Yum! Brands’ YUM robust efforts to enhance digital capabilities, refranchising attempts and transformation strategies continue to be encouraging. However, higher costs continue to hurt the company’s profits. Also, macroeconomic headwinds and unfavorable currency translation might limit the company’s revenue growth.
Last month, Yum! Brands reported mixed fourth-quarter 2017 results, beating the Zacks Consensus Estimate on earnings but missing the same on revenues.Adjusted earnings of 96 cents per share surpassed the Zacks Consensus Estimate of 80 cents. Further, earnings increased 21.5% year over year. The shift to refranchising substantially boosted the company’s operating margin and earnings per share, and the trend is expected to continue.
Notably, the company’s shares have gained 22.2% in the past year, outperforming the industry’s gain of 11.7%.
Let’s look into the strengths and risks associated with the company.
Digital Initiatives Drive Top-Line Growth
Yum! Brands had undertaken a three-year strategic transformation plan to drive growth at KFC, Pizza Hut and Taco Bell brands that involve employing greater focus on the development ofits three iconic global brands. To build traffic through greater consumer satisfaction, the company is continuously developing digital and technological capabilities.
Advanced technological implementations to improve guest experience are also proving to be fruitful for the company’s international business. Yum! Brands believes in maximizing consumer satisfaction to drive revenues.
To this end,the company is focusing on building a superlative loyalty program with a large and growing database to help drive future sales. We believe that these initiatives will drive traffic and comps in the coming quarters.
In fourth-quarter 2017, Yum! Brands announced a partnership with online food-delivery platform Grubhub to enhance online sales and delivery from its restaurants. Additionally, the company implemented various digital features in mobile and online platforms in the fourth quarter across all its brand segments to improve guest experience. To enhance its delivery services, the company announced Pizza Hut’s partnership with Toyota that will facilitate delivery of pizzas via driverless vehicles, showcasing innovation for both the companies.
Refranchising Aids Earnings
Yum! Brands has adopted a de-risking strategy by reducing its ownership of restaurants through refranchising. In fourth-quarter 2017, the company increased its franchise ownership to 97%. It is committed toward becoming at least 98% franchised and to possess less than 1,000 company-owned restaurants by the end of 2018.
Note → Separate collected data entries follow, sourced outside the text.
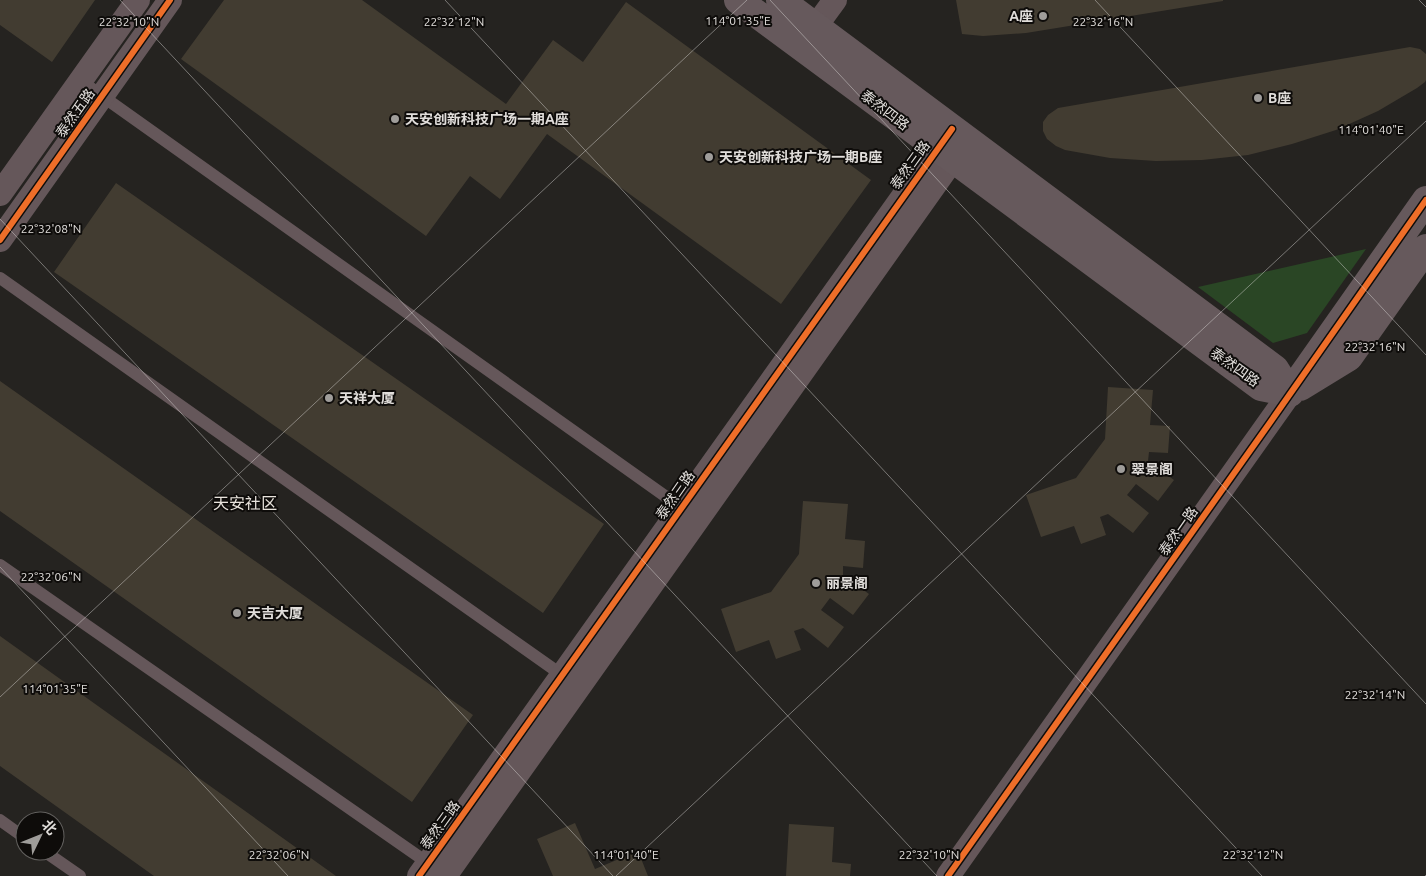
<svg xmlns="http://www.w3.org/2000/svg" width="1426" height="876" font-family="Ubuntu,'Noto Sans SC',sans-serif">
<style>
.green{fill:#2a4625}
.building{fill:#423c31}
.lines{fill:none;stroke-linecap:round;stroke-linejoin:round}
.lane{stroke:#65575a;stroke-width:12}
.street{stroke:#65575a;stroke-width:24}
.secondary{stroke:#66595c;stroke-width:28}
.cycleway-casing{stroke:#0e0c0a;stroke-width:9}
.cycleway{stroke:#ee6e29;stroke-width:6}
.ticks{fill:none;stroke:#e1dedb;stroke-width:1;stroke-opacity:0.45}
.poi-dot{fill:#9f9d9a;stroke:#0e0c0a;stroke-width:2}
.labels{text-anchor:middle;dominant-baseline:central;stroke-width:4;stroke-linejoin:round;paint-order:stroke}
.poi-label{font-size:14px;font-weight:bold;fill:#e1dedb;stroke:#0e0c0a;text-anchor:start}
.street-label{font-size:14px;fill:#e1dedb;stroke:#0e0c0a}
.quarter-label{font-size:16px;fill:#e8e3dc;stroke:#0e0c0a}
.ticks-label{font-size:12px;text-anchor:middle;fill:#e1dedb;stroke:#0e0c0a;stroke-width:4;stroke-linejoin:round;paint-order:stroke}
</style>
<rect width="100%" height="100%" fill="#252320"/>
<path class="green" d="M1366,249l-59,84 -34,10 -75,-56z"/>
<path class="building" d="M0,0h95l-43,62 -52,-37z
M224,0h138l144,104 47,-64 30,22 43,-60 245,178 -90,124 -234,-170 -47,65 -30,-23 -44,60 -245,-177z
M956,0h267v1l-197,32 -43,3 -21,-2z
M1410,47l10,2 6,5v26l-1,2 -8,6 -39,23 -42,19 -44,14 -44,11 -46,5 -46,1 -46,-3 -45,-8 -9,-4 -9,-7 -4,-8v-9l5,-7 10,-7z
M116,183l488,341 -61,89 -489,-341z
M0,381l473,334 -61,87 -412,-291z
M1108,387l45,3 -3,35 20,1 -2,27 -19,-1 -1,9 26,19 -16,21 -22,-17 -9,11 22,18 -16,20 -25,-19 -8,3 6,18 -25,9 -7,-18 -33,11 -15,-42 50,-17 29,-39z
M803,501l45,3 -3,35 20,2 -2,27 -20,-2v9l26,19 -16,21 -23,-17 -9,12 23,17 -16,21 -25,-20 -9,3 7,19 -25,9 -7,-19 -33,12 -15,-43 50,-17 28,-38z
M0,636l336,240h-182l-154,-110z
M575,823l20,46 43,-18 10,25h-95l-16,-37z
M789,824l45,3 -2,35 19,2 -1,12h-64z"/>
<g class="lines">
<path class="lane" d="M81,81l605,430
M0,278l562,397
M0,565l428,298
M0,820l25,18
M44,851l36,25"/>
<path class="street" d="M805,41l30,-41
M0,194l138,-194
M0,240l170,-240
M419,876l530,-744
M445,876l518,-731
M948,876l342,-483"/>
<path class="secondary" d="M738,0l523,387 29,6
M780,0l495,369 15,24
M1300,387l49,-30 77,-109
M1290,393l136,-193"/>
<defs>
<path id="cycleway" d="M0,240l170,-240
M419,876l533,-747
M948,876l321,-452 157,-224"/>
</defs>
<use href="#cycleway" class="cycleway-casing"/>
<use href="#cycleway" class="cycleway"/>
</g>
<path class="ticks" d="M120,0l817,876M445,0l817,876M770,0l656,704M1095,0l331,355M1419,0l7,7M0,219l613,657M0,567l288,309M0,697l747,-697M616,876l810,-755M1425,876l1,-1"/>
<g class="poi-dot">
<circle cx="1043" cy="16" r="5"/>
<circle cx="1258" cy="98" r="5"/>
<circle cx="395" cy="119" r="5"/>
<circle cx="709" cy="157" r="5"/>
<circle cx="329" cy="398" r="5"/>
<circle cx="1121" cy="469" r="5"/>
<circle cx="816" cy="583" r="5"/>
<circle cx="237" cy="613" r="5"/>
</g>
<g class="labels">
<g class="poi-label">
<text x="1033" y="16" text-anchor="end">A座</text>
<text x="1268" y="98">B座</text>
<text x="405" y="119">天安创新科技广场一期A座</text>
<text x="719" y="157">天安创新科技广场一期B座</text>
<text x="339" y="398">天祥大厦</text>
<text x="1131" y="469">翠景阁</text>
<text x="826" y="583">丽景阁</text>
<text x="247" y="613">天吉大厦</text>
</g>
<g class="street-label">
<text transform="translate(885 110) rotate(37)">泰然四路</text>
<text transform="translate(75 113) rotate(-55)">泰然五路</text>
<text transform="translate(910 165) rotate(-54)">泰然三路</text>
<text transform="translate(1235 367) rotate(35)">泰然四路</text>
<text transform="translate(675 495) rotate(-55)">泰然三路</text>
<text transform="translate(1178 531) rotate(-55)">泰然一路</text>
<text transform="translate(440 825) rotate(-54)">泰然三路</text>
</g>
<g class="quarter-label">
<text x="245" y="503">天安社区</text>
</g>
</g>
<g class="ticks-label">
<text x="738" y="25">114°01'35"E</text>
<text x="129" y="26">22°32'10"N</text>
<text x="454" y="26">22°32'12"N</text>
<text x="1103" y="26">22°32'16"N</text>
<text x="1371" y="134">114°01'40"E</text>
<text x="51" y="233">22°32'08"N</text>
<text x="1375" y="351">22°32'16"N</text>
<text x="51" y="581">22°32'06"N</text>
<text x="55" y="693">114°01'35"E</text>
<text x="1375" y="699">22°32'14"N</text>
<text x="279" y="859">22°32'06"N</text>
<text x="929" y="859">22°32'10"N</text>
<text x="1253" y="859">22°32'12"N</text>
<text x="626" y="859">114°01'40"E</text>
</g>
<g transform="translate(40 836) rotate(47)"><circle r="24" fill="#0e0c0a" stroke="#62605e"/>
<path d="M0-4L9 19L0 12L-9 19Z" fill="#9f9d9a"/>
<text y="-8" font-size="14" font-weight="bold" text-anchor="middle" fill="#e1dedb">北</text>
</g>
</svg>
Refranchising a large portion of the system reduces the company’s capital requirements and facilitates earnings per share growth and higher Return on Equity (ROE). Alongside, free cash flow will continue to grow, facilitating reinvestments to increase brand recognition and shareholder return. Remarkably, this shift to refranchising has substantially benefited the company’s operating margin over the years.
High Costs & Unfavorable Currency as Potential Headwinds
Due to continual expansion in international markets, the company is highly exposed to various macroeconomic headwinds. Thus, the company’s earnings remain highly vulnerable to fluctuations in exchange rates.
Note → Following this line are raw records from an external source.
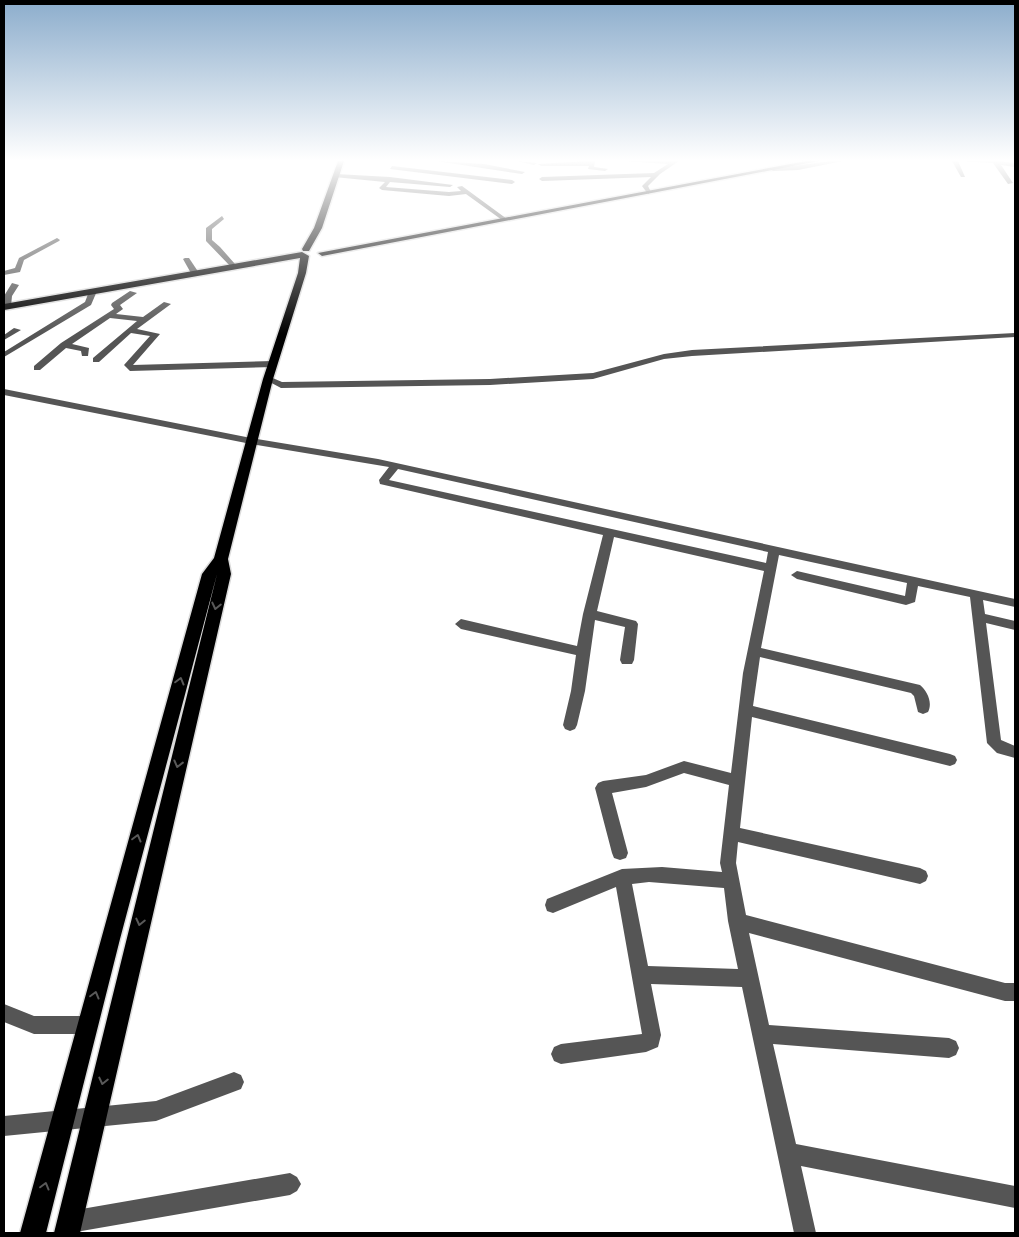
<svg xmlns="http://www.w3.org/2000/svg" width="1019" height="1237" font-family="'Archivo Narrow',sans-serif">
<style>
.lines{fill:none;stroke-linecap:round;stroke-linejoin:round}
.highway-casing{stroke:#dbdbdb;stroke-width:3}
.minor{fill:#555;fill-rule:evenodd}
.highway{fill:#000;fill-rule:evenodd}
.oneway{stroke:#595959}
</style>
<rect width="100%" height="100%" fill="#fff"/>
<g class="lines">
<g class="highway-casing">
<g id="highway">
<polygon points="338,161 344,161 322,228 309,251 303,251 302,249 314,228"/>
<polygon points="806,161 819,161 322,256 318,253"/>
<polygon points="302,252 309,256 306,273 273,379 228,559 231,574 80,1233 54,1233 217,574 120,939 46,1233 20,1233 202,574 214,558 263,379 298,273 300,258 4,310 4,304"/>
</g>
</g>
<g class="minor">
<polygon points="436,161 484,164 525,172 522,174"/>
<polygon points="516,161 537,163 534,165"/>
<polygon points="589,161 595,161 594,167 608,169 605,171 588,169 589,166 541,166 538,164"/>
<polygon points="625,161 679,161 660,174 648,186 651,192 648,194 642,186 651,177 542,181 539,179 542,177 654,173 668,164"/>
<polygon points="831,161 843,161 798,170 773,171 770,169"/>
<polygon points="952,161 958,161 965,177 961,177"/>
<polygon points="960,161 998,161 1015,163 1015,167 1001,165 1013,183 1008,184 993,163"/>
<polygon points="392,166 512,180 515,182 512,184 390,169"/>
<polygon points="336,174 390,177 453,185 450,187 390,182 386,187 449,192 461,191 457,187 462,186 507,219 502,220 466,194 449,196 382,190 379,188 385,182 334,177"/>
<polygon points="222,216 224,219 212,229 212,240 220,247 235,264 235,268 232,268 206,241 206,228"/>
<polygon points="57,238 60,240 59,241 24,260 20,272 4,275 4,271 15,268 19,258"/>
<polygon points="185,258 189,258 199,273 198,275 192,275 183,259"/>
<polygon points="12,283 19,285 12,296 11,306 4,308 4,296"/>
<polygon points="90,289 97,291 91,305 4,357 4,352 85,302"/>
<polygon points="130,291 137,293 120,305 123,309 116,314 143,317 164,302 171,304 137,329 160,334 133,365 273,361 277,364 273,367 130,371 124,365 150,336 131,333 99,362 93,362 93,358 137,321 110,318 72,344 89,348 88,356 82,356 81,351 66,348 40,370 34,370 34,366 61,343 114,309 111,305 112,303"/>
<polygon points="14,328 21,330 4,340 4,335"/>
<polygon points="1015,333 1015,337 692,356 664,359 593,379 490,385 281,388 264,379 268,376 282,382 490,379 593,373 664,354 692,350"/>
<path d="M 4,389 L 251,438 L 378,459 L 1015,599 L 1015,607 L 983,600 L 985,614 L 1015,621 L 1015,630 L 986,623 L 1001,740 L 1015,746 L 1015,758 L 997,753 L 987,743 L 970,597 L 918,586 L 915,602 L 906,605 L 797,579 L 791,575 L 797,571 L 905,596 L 907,583 L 779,555 L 761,648 L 920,685 C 927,691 933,702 928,712 L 923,714 L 918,712 L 914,696 L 911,693 L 760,657 L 753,706 L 950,754 L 955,756 L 957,760 L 955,764 L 950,766 L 752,717 L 740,828 L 920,868 L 926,871 L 928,876 L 926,881 L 920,884 L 738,842 L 736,863 L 746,915 L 1005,983 L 1015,983 L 1015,1001 L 1005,1001 L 749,933 L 769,1025 L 949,1038 L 956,1041 L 959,1048 L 956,1055 L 949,1058 L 773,1044 L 796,1144 L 1015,1186 L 1015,1208 L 801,1166 L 816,1233 L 794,1233 L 742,987 L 651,984 L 661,1035 L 658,1047 L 646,1052 L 561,1064 L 554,1061 L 551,1054 L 554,1047 L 561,1044 L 642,1034 L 616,887 L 553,913 L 547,911 L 545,905 L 547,899 L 622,869 L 662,867 L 722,872 L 720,863 L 729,785 L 684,773 L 646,787 L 612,793 L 628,853 L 626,858 L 620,860 L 614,858 L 612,853 L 595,788 L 598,783 L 603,781 L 646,775 L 684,761 L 731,773 L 743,673 L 764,571 L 614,537 L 597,611 L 636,621 L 638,624 L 634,660 L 632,664 L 622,664 L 620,660 L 625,627 L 595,620 L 585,691 L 577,725 L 575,729 L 570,731 L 565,729 L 563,725 L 571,691 L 576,655 L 461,629 L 455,624 L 461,619 L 577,646 L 583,614 L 603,535 L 380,484 L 379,480 L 389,467 L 251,444 L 4,395 ZM 398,469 L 768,552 L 766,563 L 389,480 ZM 649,882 L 724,888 L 728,921 L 738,969 L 648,966 L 632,884 Z"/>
<polygon points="4,1004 34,1016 87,1016 94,1018 96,1025 94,1032 87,1034 34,1034 4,1022"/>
<polygon points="234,1072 241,1075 244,1082 241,1089 156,1121 4,1136 4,1116 156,1101"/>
<polygon points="290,1173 297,1177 301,1184 297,1191 290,1195 70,1233 62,1230 59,1222 62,1214 70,1211"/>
</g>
<use href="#highway" class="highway"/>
</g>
<defs><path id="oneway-chevron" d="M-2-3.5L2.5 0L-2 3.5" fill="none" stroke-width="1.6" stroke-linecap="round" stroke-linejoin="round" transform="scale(1.25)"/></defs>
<g class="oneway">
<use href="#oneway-chevron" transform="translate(216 606) rotate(103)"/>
<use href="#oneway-chevron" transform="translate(180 681) rotate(-75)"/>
<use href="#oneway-chevron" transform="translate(178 764) rotate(104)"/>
<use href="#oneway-chevron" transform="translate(137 838) rotate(-75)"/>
<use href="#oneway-chevron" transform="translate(140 922) rotate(103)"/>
<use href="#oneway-chevron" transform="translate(95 995) rotate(-75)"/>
<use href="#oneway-chevron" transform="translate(103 1081) rotate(103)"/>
<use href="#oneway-chevron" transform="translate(45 1186) rotate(-75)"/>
</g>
<linearGradient id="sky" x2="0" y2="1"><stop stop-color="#8cadcc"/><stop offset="0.48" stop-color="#fff"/><stop offset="1" stop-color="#fff" stop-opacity="0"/></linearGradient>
<rect width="1019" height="334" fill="url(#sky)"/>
<rect width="1019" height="1237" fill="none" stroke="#000000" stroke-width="10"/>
</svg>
Also, an increase in the cost of employee wages, benefits and insurance, as well as other operating costs such as rent and energy costs have led to a significant pressure on the company’s margins. A competitive retail environment also puts pressure on the restaurants’ costs.
Zacks Rank & Stocks to Consider
Yum! Brands carries a Zacks Rank #3 (Hold).
A few better-ranked stocks in the U.S. restaurant space include BJ's Restaurants BJRI, Brinker International EAT and Darden Restaurants DRI, each carrying a Zacks Rank #2 (Buy). You can see the complete list of today’s Zacks #1 Rank (Strong Buy) stocks here.
BJ’s, Brinker and Darden’s earnings for 2018 are expected to increase 27%, 6.6% and 18.4%, respectively.